Line 486: *New step rate for the extruder stepper (M2 stepper is 471.5 [but, probably different if using it with the BondTech extruder as the gear diamter at filament contact is likley different] - BondTech Stepper for 1.75mm filament is 476.5)
OLD - #define DEFAULT_AXIS_STEPS_PER_UNIT {88.88,88.88,1007.7,471.5}
NEW - #define DEFAULT_AXIS_STEPS_PER_UNIT {88.88,88.88,1007.7,476.5}

Once you make the changes, save the file. Then, under "Tools" -> "Board..." -> Select "Arduino/Genuino Mega or Mega 2560". Under "Tools" -> "Port" -> select the COM port associated with your 3D printer (your M2 should be plugged into the USB port).

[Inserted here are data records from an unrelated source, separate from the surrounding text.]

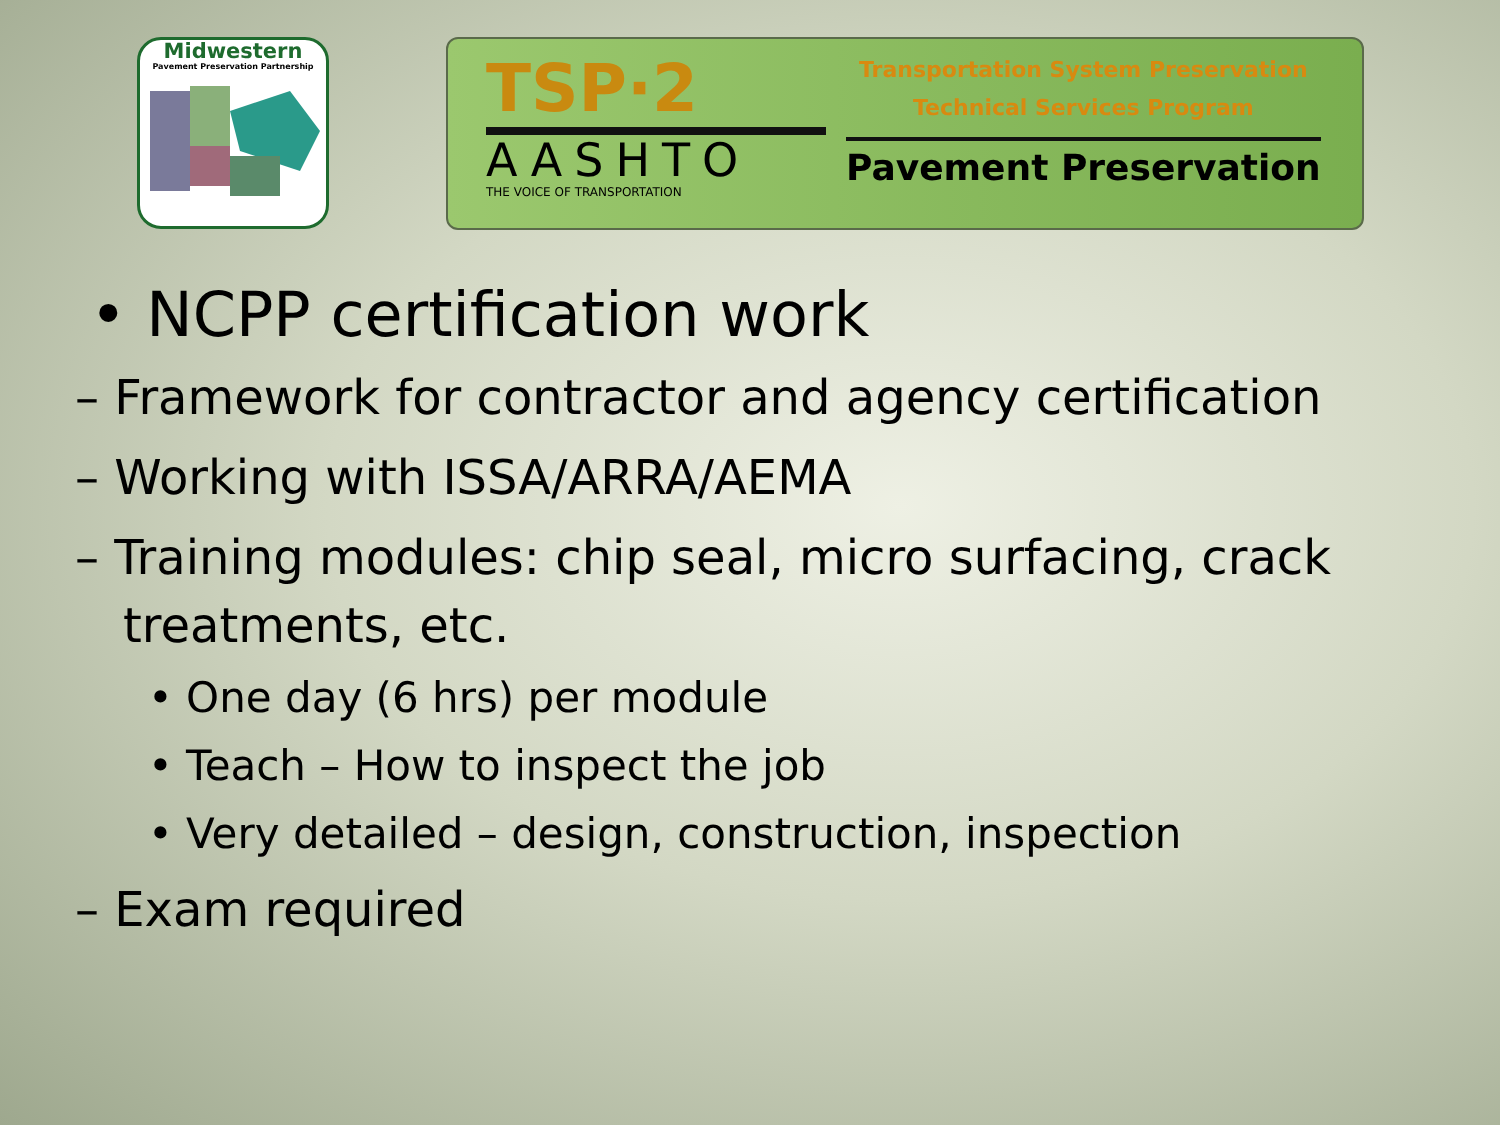Midwestern
Pavement Preservation Partnership
TSP·2
AASHTO
THE VOICE OF TRANSPORTATION
Transportation System Preservation
Technical Services Program
Pavement Preservation
• NCPP certification work
– Framework for contractor and agency certification
– Working with ISSA/ARRA/AEMA
– Training modules: chip seal, micro surfacing, crack treatments, etc.
• One day (6 hrs) per module
• Teach – How to inspect the job
• Very detailed – design, construction, inspection
– Exam required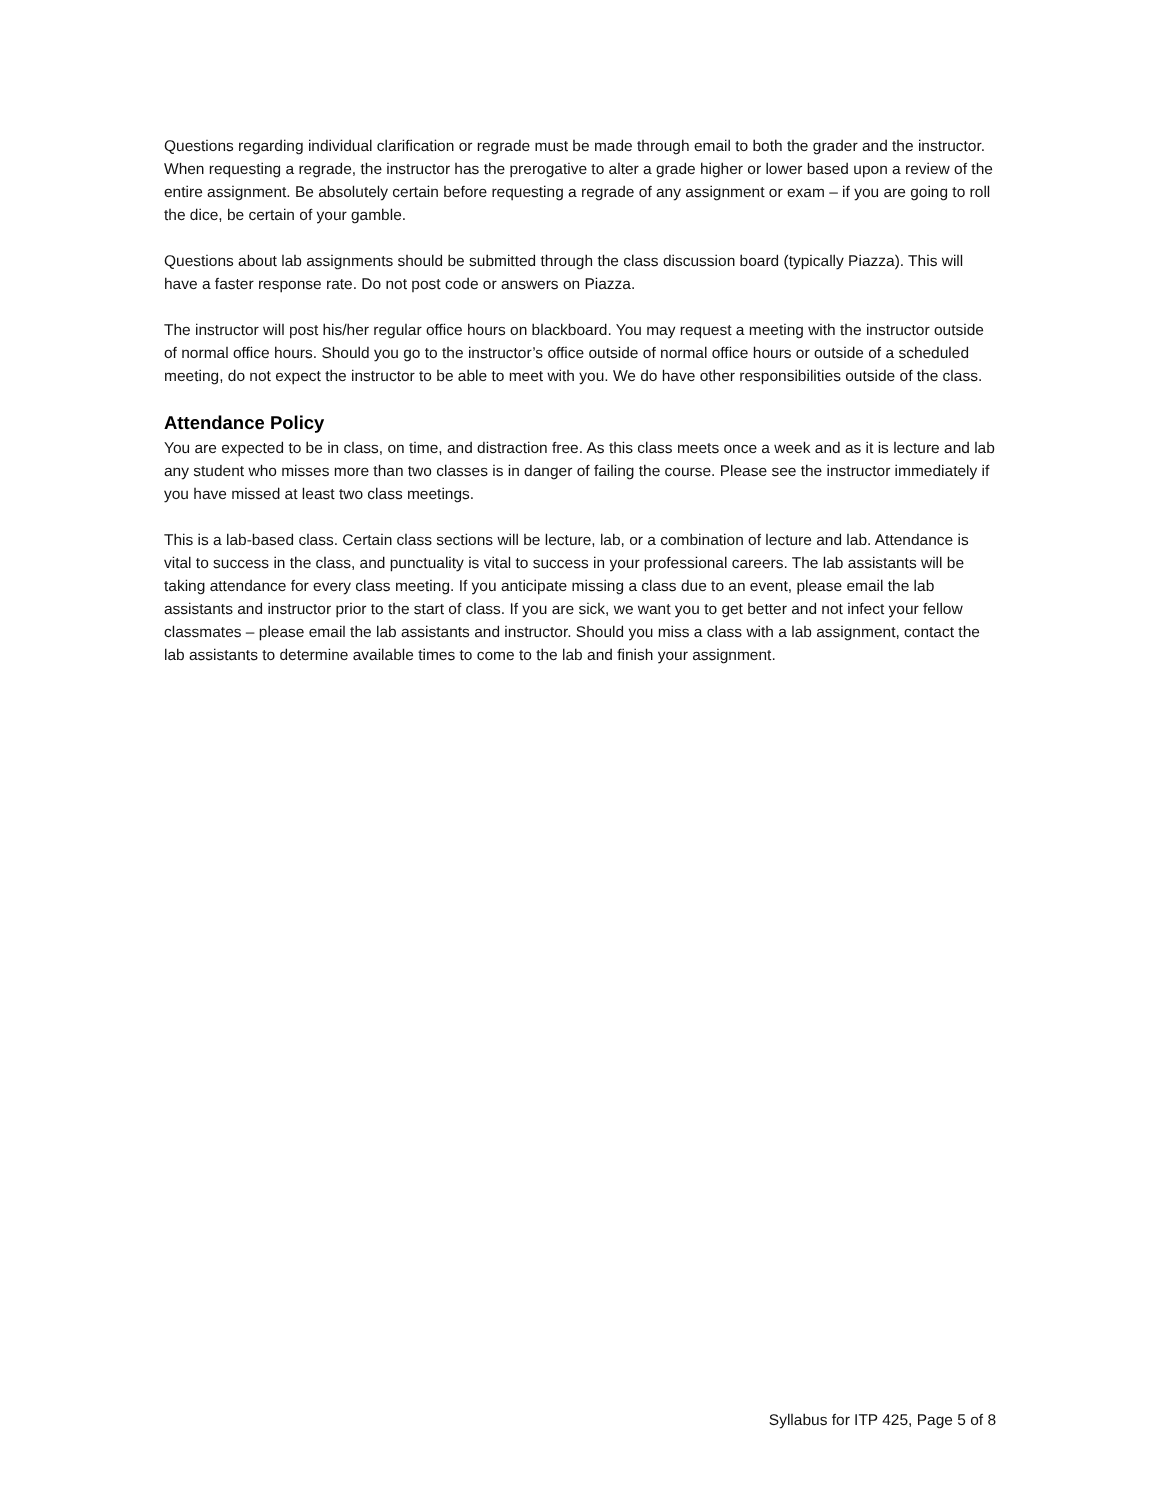Questions regarding individual clarification or regrade must be made through email to both the grader and the instructor. When requesting a regrade, the instructor has the prerogative to alter a grade higher or lower based upon a review of the entire assignment. Be absolutely certain before requesting a regrade of any assignment or exam – if you are going to roll the dice, be certain of your gamble.
Questions about lab assignments should be submitted through the class discussion board (typically Piazza). This will have a faster response rate. Do not post code or answers on Piazza.
The instructor will post his/her regular office hours on blackboard. You may request a meeting with the instructor outside of normal office hours. Should you go to the instructor’s office outside of normal office hours or outside of a scheduled meeting, do not expect the instructor to be able to meet with you. We do have other responsibilities outside of the class.
Attendance Policy
You are expected to be in class, on time, and distraction free. As this class meets once a week and as it is lecture and lab any student who misses more than two classes is in danger of failing the course. Please see the instructor immediately if you have missed at least two class meetings.
This is a lab-based class. Certain class sections will be lecture, lab, or a combination of lecture and lab. Attendance is vital to success in the class, and punctuality is vital to success in your professional careers. The lab assistants will be taking attendance for every class meeting. If you anticipate missing a class due to an event, please email the lab assistants and instructor prior to the start of class. If you are sick, we want you to get better and not infect your fellow classmates – please email the lab assistants and instructor. Should you miss a class with a lab assignment, contact the lab assistants to determine available times to come to the lab and finish your assignment.
Syllabus for ITP 425, Page 5 of 8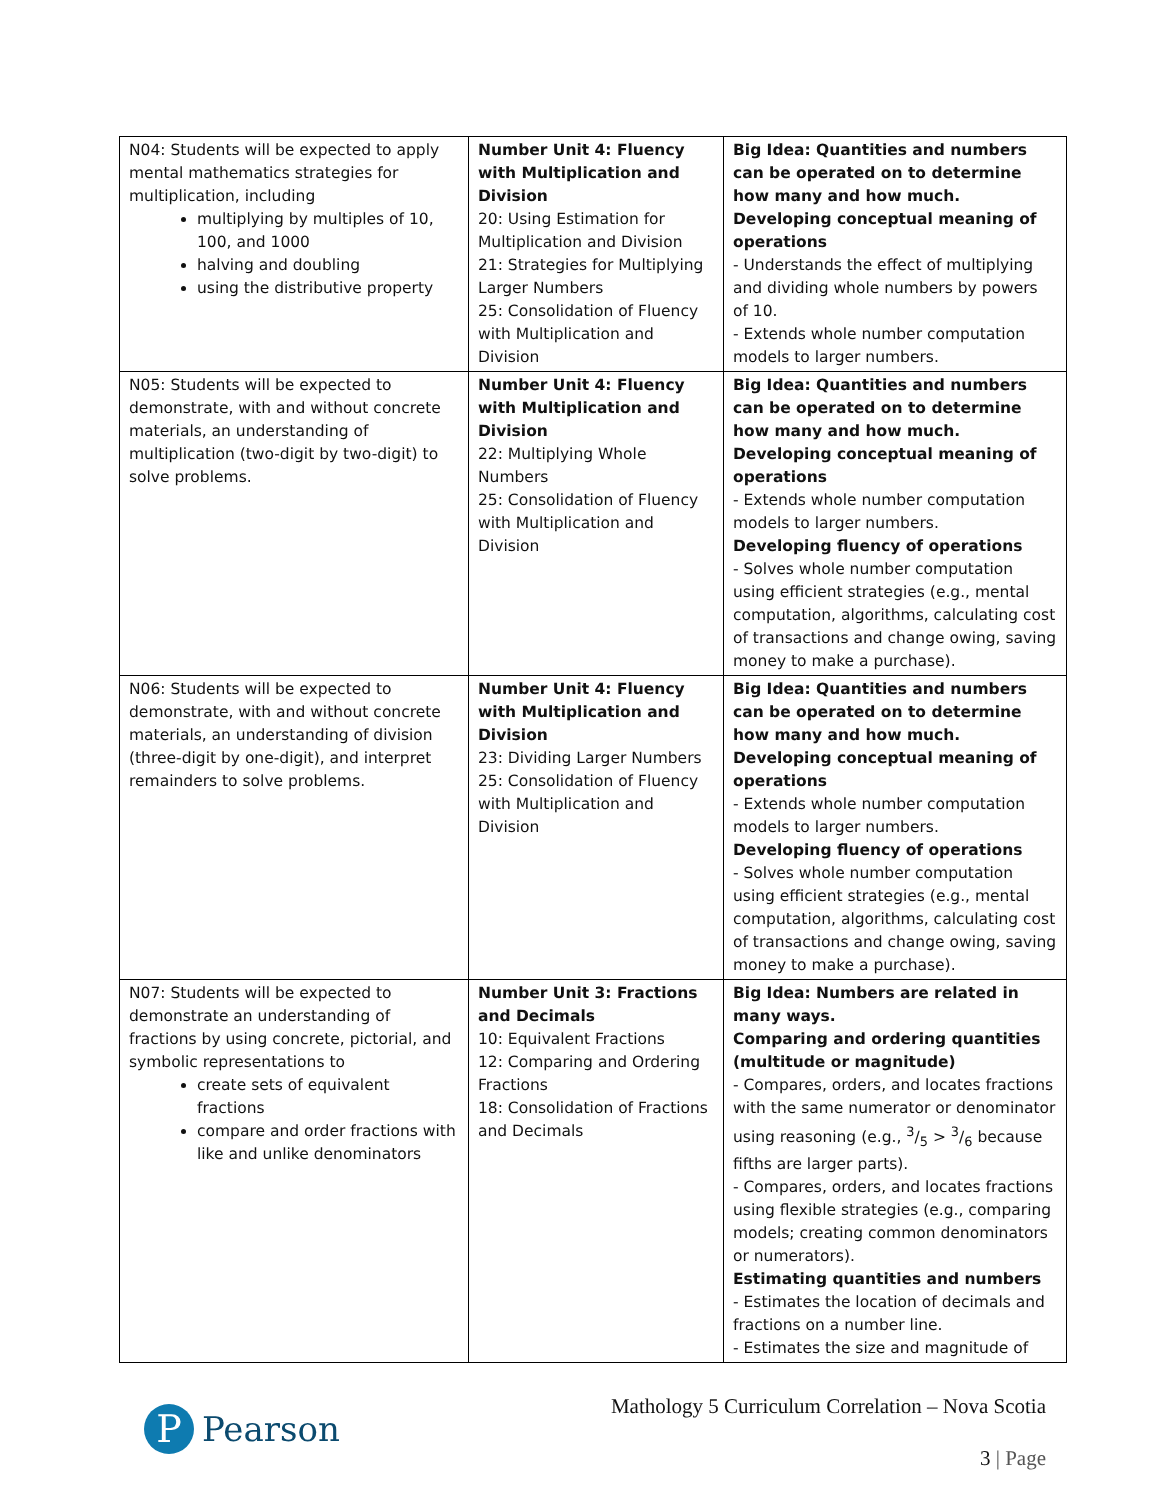| N04: Students will be expected to apply mental mathematics strategies for multiplication, including multiplying by multiples of 10, 100, and 1000 halving and doubling using the distributive property | Number Unit 4: Fluency with Multiplication and Division 20: Using Estimation for Multiplication and Division 21: Strategies for Multiplying Larger Numbers 25: Consolidation of Fluency with Multiplication and Division | Big Idea: Quantities and numbers can be operated on to determine how many and how much. Developing conceptual meaning of operations - Understands the effect of multiplying and dividing whole numbers by powers of 10. - Extends whole number computation models to larger numbers. |
| N05: Students will be expected to demonstrate, with and without concrete materials, an understanding of multiplication (two-digit by two-digit) to solve problems. | Number Unit 4: Fluency with Multiplication and Division 22: Multiplying Whole Numbers 25: Consolidation of Fluency with Multiplication and Division | Big Idea: Quantities and numbers can be operated on to determine how many and how much. Developing conceptual meaning of operations - Extends whole number computation models to larger numbers. Developing fluency of operations - Solves whole number computation using efficient strategies (e.g., mental computation, algorithms, calculating cost of transactions and change owing, saving money to make a purchase). |
| N06: Students will be expected to demonstrate, with and without concrete materials, an understanding of division (three-digit by one-digit), and interpret remainders to solve problems. | Number Unit 4: Fluency with Multiplication and Division 23: Dividing Larger Numbers 25: Consolidation of Fluency with Multiplication and Division | Big Idea: Quantities and numbers can be operated on to determine how many and how much. Developing conceptual meaning of operations - Extends whole number computation models to larger numbers. Developing fluency of operations - Solves whole number computation using efficient strategies (e.g., mental computation, algorithms, calculating cost of transactions and change owing, saving money to make a purchase). |
| N07: Students will be expected to demonstrate an understanding of fractions by using concrete, pictorial, and symbolic representations to create sets of equivalent fractions compare and order fractions with like and unlike denominators | Number Unit 3: Fractions and Decimals 10: Equivalent Fractions 12: Comparing and Ordering Fractions 18: Consolidation of Fractions and Decimals | Big Idea: Numbers are related in many ways. Comparing and ordering quantities (multitude or magnitude) - Compares, orders, and locates fractions with the same numerator or denominator using reasoning (e.g., 3/5 > 3/6 because fifths are larger parts). - Compares, orders, and locates fractions using flexible strategies (e.g., comparing models; creating common denominators or numerators). Estimating quantities and numbers - Estimates the location of decimals and fractions on a number line. - Estimates the size and magnitude of |
P
Pearson
Mathology 5 Curriculum Correlation – Nova Scotia
3 | Page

Then, select "Sketch" -> "Verify/Compile". If it fails to compile due to "error: using typedef-name 'fpos_t' after 'struct'...", you will need to make the following corrections in the "SdBaseFile.cpp" file (search for fpos_t):

about line 297:
OLD - void SdBaseFile::getpos(fpos_t pos) {
NEW - void SdBaseFile::getpos(filepos_t
pos) {

about line 928:
OLD - fpos_t pos;
NEW - filepos_t pos;

about line 1495:
OLD - void SdBaseFile::setpos(fpos_t pos) {
NEW - void SdBaseFile::setpos(filepos_t
pos) {

Click SAVE. Then make the following corrections in SDBaseFile.h (search again for fpos_t):

about line 34 (this is just a comment - so not that important - just nice to do):
OLD - \struct fpos_t
NEW -
\struct filepos_t

about line 38:
OLD - struct fpos_t {
NEW - struct filepos_t {

about line 43:
OLD - fpos_t() : position(0), cluster(0) {}
NEW - filepos_t() : position(0), cluster(0) {}

about line 199:
OLD - void getpos(fpos_t pos);
NEW - void getpos(filepos_t
pos);

Click SAVE. Then, the compile should work fine.

Then, select "Sketch" -> "Upload" to program the new, updated firmware to your RAMBoard. After it completes, go into Simplify 3D (or other control software) and look at the communications window to verify your changes are implemented.